▶ **Written task**:
What you give back should match the listing word for word.

*** Record excerpts ***

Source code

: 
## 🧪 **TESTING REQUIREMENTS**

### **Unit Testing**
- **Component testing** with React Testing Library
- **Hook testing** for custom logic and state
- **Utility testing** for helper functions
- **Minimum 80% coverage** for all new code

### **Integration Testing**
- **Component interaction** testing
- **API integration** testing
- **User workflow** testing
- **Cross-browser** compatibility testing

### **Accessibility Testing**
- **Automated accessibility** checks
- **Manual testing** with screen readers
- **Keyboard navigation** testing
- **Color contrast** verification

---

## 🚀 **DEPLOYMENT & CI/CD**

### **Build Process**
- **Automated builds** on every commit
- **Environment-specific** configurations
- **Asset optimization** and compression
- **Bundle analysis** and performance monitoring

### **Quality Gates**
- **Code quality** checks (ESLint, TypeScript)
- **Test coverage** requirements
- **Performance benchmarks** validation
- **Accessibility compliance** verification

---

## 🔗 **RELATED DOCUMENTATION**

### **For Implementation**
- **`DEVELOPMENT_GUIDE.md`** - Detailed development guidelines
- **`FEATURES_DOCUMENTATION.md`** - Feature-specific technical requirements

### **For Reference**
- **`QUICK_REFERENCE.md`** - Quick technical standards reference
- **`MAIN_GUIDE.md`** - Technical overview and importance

***

▶ **Completed exercise**:
Source code

: 
## 🧪 **TESTING REQUIREMENTS**

### **Unit Testing**
- **Component testing** with React Testing Library
- **Hook testing** for custom logic and state
- **Utility testing** for helper functions
- **Minimum 80% coverage** for all new code

### **Integration Testing**
- **Component interaction** testing
- **API integration** testing
- **User workflow** testing
- **Cross-browser** compatibility testing

### **Accessibility Testing**
- **Automated accessibility** checks
- **Manual testing** with screen readers
- **Keyboard navigation** testing
- **Color contrast** verification

---

## 🚀 **DEPLOYMENT & CI/CD**

### **Build Process**
- **Automated builds** on every commit
- **Environment-specific** configurations
- **Asset optimization** and compression
- **Bundle analysis** and performance monitoring

### **Quality Gates**
- **Code quality** checks (ESLint, TypeScript)
- **Test coverage** requirements
- **Performance benchmarks** validation
- **Accessibility compliance** verification

---

## 🔗 **RELATED DOCUMENTATION**

### **For Implementation**
- **`DEVELOPMENT_GUIDE.md`** - Detailed development guidelines
- **`FEATURES_DOCUMENTATION.md`** - Feature-specific technical requirements

### **For Reference**
- **`QUICK_REFERENCE.md`** - Quick technical standards reference
- **`MAIN_GUIDE.md`** - Technical overview and importance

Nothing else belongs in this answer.